Conforme sua investigação, essa proliferação da autoajuda nos Estados Unidos contribuiu para a expansão do discurso feminista a partir da década de 1970, pois as mulheres se tornaram as principais consumidoras do aconselhamento terapêutico. A associação entre a psicologia e o feminismo, reforçando, por exemplo, a independência e a educação como valores comuns, concorreu amplamente para o processo de racionalização das relações íntimas. Com isso:

Os credos culturais da terapia, da produtividade econômica e do feminismo se entrelaçaram e se misturaram uns aos outros, fornecendo a lógica, os métodos e o impulso moral para retirar os sentimentos do campo da vida

íntima e colocá-los no centro da individualidade e da sociabilidade. (ILLOUZ, 2011, p. 56).

A tese principal da autora é que o desenvolvimento do capitalismo se fundiu fortemente a uma cultura afetiva intensamente especializada de forma a gerar uma mistura entre o econômico e o romântico, por ela denominado de “capitalismo afetivo”, que abrange uma associação entre os repertórios do mercado com as linguagens de construção do eu. Assim, “os afetos se tornaram entidades a ser avaliadas, inspecionadas, discutidas, negociadas, quantificadas e mercantilizadas”, em um contexto no qual “o imaginário cultural da psicologia tornou-se nosso ‘magma’ contemporâneo” (ILLOUZ, 2011, p. 153-154). Para ela, “a própria ideia de ‘autorrealização’ – que continha e ainda contém uma promessa psicológica e política de felicidade – foi central para o emprego da psicologia como um sistema de saber abalizado e para a penetração de repertórios de mercado na esfera privada” (ILLOUZ, 2011, p. 156).
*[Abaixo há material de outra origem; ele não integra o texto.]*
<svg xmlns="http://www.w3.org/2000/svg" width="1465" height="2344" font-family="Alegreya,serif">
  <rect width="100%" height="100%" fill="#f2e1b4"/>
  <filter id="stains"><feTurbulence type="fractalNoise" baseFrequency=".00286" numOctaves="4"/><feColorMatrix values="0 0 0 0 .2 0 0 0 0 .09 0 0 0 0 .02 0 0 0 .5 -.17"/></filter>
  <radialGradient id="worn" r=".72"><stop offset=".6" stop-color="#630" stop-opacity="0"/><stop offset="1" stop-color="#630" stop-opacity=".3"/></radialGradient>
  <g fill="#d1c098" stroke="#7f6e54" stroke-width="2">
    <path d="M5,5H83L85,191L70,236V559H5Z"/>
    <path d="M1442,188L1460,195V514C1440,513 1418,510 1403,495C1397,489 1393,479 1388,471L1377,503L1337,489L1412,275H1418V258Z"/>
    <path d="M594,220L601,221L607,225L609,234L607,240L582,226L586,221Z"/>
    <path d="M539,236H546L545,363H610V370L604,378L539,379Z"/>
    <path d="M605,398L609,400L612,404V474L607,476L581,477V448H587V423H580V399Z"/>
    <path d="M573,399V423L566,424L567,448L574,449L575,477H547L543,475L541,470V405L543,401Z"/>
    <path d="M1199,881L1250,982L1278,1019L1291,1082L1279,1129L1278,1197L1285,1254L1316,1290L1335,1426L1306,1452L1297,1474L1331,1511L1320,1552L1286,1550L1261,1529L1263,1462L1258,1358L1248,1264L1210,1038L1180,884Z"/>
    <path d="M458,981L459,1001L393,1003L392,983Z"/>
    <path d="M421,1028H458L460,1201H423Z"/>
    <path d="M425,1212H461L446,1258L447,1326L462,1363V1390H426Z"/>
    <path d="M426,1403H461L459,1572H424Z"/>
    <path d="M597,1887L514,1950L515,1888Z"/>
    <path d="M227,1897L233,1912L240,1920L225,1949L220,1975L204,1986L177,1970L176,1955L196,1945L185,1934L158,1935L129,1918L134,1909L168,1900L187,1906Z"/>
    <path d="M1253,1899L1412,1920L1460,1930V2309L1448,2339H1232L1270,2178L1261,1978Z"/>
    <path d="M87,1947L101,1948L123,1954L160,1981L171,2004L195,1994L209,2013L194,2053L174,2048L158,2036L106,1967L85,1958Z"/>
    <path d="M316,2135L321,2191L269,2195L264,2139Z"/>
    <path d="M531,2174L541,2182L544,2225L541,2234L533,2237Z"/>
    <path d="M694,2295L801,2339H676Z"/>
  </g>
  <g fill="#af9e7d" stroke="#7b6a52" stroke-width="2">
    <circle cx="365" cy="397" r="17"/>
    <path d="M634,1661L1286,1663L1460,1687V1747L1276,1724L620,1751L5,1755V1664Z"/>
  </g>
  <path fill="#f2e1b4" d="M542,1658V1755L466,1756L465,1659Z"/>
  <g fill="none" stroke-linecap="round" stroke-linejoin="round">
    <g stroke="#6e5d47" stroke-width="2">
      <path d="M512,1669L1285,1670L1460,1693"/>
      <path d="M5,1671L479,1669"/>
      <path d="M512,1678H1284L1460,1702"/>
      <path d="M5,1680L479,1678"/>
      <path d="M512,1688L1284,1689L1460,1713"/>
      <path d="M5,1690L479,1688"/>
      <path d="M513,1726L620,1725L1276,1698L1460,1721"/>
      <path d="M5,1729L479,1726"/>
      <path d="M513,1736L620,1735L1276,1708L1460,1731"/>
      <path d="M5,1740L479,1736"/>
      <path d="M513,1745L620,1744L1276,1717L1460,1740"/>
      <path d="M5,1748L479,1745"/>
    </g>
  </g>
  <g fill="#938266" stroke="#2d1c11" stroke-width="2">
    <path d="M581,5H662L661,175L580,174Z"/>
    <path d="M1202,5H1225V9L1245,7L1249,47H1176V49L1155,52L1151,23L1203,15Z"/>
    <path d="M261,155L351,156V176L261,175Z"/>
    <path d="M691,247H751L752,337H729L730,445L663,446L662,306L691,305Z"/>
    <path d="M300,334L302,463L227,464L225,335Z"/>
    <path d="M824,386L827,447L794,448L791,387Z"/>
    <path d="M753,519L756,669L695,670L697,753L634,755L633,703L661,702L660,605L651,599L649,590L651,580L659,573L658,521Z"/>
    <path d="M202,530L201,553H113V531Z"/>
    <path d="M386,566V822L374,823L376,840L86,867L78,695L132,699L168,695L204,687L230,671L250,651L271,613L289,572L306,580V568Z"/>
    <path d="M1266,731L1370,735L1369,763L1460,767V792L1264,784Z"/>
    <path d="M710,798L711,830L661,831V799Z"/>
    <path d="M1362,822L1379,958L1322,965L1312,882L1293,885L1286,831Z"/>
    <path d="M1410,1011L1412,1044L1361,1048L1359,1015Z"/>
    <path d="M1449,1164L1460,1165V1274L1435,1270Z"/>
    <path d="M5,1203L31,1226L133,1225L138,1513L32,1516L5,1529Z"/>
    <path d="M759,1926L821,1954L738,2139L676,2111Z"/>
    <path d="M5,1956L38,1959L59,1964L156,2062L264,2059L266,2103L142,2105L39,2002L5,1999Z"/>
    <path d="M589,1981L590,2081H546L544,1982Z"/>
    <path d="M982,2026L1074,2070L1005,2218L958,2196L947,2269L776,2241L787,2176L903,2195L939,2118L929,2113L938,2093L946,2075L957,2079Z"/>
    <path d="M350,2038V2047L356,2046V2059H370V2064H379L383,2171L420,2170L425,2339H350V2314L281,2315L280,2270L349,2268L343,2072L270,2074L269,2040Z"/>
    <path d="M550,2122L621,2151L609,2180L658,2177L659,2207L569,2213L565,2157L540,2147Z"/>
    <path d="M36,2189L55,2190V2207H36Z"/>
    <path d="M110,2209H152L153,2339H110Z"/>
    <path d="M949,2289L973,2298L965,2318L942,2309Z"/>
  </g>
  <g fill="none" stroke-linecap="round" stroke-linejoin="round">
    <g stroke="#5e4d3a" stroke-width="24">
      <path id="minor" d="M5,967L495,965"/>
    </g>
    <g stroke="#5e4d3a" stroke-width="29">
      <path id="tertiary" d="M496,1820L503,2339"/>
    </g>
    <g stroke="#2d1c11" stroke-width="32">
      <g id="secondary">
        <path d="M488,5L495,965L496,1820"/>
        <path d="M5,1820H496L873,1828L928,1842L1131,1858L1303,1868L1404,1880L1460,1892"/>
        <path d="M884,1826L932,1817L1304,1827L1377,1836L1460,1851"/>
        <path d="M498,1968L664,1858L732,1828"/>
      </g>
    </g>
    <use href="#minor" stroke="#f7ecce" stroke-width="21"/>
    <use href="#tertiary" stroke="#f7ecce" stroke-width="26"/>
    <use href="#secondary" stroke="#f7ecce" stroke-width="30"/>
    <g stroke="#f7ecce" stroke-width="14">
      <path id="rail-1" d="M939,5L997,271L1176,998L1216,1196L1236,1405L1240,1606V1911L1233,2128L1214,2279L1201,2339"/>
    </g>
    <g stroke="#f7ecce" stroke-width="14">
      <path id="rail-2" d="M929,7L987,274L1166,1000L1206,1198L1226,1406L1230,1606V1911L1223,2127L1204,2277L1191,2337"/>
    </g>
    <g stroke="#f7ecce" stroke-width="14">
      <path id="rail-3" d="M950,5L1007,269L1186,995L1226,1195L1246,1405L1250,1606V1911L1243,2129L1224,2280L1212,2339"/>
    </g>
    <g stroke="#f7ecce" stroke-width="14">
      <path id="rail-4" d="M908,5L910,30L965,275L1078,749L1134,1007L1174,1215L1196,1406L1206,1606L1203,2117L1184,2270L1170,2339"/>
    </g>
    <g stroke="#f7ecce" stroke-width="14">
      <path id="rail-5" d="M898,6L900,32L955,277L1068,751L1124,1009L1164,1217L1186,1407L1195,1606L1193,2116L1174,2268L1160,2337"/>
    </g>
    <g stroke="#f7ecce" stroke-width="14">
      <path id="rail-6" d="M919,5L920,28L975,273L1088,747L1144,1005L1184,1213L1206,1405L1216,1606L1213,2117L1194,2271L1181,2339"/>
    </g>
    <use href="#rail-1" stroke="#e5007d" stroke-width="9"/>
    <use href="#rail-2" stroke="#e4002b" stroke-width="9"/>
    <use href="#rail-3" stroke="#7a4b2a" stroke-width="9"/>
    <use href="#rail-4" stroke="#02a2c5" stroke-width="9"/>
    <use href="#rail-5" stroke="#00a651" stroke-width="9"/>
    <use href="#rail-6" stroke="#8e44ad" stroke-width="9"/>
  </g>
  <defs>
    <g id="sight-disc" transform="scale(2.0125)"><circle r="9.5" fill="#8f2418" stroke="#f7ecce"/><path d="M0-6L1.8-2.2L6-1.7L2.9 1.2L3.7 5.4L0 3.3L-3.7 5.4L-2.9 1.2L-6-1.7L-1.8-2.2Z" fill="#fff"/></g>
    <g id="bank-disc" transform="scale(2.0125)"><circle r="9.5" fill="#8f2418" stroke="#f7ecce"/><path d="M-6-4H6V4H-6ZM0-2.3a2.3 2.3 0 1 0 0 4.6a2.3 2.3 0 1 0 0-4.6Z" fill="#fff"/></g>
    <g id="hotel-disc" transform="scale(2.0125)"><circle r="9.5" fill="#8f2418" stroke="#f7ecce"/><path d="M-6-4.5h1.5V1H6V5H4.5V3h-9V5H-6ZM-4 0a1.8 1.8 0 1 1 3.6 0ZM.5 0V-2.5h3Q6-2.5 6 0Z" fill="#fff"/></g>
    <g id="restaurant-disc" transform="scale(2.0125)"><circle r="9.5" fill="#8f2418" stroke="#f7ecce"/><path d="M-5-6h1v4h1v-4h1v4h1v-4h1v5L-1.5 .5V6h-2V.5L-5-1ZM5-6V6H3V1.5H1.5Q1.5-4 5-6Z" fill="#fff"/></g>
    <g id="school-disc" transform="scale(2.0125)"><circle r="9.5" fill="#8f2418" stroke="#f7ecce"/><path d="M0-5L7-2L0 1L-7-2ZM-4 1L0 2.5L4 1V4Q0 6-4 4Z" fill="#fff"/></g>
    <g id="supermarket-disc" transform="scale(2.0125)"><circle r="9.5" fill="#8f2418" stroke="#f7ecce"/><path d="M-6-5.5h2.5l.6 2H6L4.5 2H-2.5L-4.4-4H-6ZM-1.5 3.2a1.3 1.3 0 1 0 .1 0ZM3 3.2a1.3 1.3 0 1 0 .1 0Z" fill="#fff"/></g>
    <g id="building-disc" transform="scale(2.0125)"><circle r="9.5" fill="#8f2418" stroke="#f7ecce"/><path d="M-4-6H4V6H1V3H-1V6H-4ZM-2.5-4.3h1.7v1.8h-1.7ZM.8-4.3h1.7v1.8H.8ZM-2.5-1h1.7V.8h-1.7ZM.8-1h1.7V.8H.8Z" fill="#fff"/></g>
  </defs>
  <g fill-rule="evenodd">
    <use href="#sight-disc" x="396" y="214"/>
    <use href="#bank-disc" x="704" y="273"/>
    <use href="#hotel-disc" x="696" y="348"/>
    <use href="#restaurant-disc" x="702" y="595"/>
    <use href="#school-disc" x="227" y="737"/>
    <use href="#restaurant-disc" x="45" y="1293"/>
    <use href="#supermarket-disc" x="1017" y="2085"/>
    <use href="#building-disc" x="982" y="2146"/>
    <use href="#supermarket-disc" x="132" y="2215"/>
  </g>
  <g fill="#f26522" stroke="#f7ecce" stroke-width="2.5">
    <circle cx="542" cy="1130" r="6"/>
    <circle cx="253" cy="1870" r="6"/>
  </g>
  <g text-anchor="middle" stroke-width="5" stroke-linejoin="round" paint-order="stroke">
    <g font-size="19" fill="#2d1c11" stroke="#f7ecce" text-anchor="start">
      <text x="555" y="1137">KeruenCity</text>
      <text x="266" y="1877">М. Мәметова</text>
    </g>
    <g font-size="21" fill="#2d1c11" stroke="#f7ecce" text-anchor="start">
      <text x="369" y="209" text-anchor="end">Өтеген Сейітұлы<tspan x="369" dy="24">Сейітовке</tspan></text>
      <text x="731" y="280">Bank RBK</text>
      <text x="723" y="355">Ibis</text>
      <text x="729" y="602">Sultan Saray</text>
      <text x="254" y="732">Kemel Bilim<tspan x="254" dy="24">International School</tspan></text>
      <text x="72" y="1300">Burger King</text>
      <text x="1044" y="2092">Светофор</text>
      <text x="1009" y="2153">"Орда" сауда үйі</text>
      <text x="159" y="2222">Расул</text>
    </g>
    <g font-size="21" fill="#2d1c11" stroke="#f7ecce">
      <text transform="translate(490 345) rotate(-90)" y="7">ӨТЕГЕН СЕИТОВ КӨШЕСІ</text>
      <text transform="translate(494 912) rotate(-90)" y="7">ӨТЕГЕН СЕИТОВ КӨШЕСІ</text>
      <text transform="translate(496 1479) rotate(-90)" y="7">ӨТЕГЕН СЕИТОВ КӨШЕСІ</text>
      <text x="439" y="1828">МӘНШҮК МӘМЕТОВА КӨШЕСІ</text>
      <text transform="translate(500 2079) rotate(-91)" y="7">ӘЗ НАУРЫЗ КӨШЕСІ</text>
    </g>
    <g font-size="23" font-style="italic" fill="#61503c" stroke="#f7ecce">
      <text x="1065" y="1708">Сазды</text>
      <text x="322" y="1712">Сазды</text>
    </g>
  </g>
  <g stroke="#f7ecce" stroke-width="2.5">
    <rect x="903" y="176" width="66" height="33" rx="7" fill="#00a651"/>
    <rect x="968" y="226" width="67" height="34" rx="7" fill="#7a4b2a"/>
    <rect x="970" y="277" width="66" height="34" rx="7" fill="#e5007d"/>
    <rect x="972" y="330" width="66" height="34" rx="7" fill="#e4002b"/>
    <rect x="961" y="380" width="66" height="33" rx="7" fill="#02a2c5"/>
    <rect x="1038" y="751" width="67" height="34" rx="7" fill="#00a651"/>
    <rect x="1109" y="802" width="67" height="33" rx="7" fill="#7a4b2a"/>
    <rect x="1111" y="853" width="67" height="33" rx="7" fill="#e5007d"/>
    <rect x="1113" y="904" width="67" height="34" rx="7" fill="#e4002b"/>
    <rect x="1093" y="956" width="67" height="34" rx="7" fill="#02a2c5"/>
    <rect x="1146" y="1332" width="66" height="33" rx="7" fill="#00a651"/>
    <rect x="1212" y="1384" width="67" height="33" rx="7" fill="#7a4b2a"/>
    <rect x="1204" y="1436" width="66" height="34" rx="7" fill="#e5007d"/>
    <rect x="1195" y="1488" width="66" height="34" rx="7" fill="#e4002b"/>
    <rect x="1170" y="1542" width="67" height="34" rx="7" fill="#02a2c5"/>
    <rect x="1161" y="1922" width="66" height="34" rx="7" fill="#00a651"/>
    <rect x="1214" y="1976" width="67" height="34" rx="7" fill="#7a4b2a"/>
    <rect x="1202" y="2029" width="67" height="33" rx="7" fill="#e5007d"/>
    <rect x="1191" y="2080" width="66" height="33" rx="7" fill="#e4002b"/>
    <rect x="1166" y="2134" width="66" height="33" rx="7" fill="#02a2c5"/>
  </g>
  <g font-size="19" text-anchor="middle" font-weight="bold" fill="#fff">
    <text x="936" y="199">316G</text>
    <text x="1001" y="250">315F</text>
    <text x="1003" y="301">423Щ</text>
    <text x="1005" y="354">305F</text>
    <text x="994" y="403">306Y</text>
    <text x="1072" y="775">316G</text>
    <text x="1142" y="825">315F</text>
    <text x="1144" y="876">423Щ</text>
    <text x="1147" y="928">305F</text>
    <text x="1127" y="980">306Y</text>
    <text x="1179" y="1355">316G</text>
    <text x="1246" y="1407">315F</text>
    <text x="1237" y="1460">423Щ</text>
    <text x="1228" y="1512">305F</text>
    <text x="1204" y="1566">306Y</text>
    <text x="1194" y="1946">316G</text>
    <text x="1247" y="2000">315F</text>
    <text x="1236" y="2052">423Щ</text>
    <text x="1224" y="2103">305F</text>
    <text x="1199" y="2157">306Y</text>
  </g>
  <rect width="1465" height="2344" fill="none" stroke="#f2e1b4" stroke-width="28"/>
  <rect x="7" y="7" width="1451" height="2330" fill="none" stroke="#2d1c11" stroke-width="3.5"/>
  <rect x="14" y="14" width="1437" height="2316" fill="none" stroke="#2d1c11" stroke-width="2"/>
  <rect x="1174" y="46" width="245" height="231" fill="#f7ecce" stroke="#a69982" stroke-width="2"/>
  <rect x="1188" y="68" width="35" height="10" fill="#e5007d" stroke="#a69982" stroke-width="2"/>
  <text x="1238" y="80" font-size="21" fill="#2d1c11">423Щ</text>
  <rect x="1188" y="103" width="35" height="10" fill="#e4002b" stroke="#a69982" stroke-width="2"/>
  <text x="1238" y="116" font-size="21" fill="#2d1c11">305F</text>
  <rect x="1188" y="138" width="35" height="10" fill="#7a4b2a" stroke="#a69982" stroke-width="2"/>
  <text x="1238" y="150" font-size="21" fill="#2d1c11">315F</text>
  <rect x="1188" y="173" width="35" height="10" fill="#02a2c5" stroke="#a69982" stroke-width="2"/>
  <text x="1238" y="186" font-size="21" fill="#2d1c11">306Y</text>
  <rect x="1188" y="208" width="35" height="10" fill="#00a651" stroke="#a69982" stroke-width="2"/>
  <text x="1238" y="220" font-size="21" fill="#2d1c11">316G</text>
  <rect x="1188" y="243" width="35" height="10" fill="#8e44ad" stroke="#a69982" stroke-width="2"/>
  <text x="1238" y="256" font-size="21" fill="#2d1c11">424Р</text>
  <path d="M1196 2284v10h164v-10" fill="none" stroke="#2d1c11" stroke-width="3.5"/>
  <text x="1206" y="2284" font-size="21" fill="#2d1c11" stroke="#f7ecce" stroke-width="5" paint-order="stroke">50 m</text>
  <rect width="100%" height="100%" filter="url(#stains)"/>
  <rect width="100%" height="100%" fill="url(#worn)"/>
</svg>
Portanto, a reflexividade característica da modernidade ganha ancoragem e aparente solidez com os especialistas, “sujeitos-supostos-sabedores” (PRADO, 2013), a difundirem os saberes, por meio de recomendações e receitas, para a população leiga, que recebe orientações diversas sobre os mais variados temas – de estilo de vida à condução da carreira, da conquista amorosa ao desempenho sexual, da criação dos filhos à dieta que previne o envelhecimento, do investimento financeiro rentável ao roteiro turístico ideal para as próximas férias. Tudo passa a ser objeto de exame e reexame constante à luz de informação renovada sobre estas próprias práticas, como argumenta Giddens (1991, 2002), difundidas pelos convocadores midiáticos com seus discursos modalizadores, na expressão de Prado (2013), a reforçarem o discurso circulante da necessidade do gerenciamento individual da vida pessoal e profissional como caminho para a autorrealização.

Com isso, o culto da performance (EHRENBERG, 2010) se espraia por esferas variadas da vida do sujeito, em um ciclo sem fim alimentado pelo sistema capitalista e suas estratégias de consumo, fazendo o sujeito desejar sempre um trabalho mais desafiante, um romance mais apaixonado, uma casa mais confortável, como condutores para a sonhada felicidade.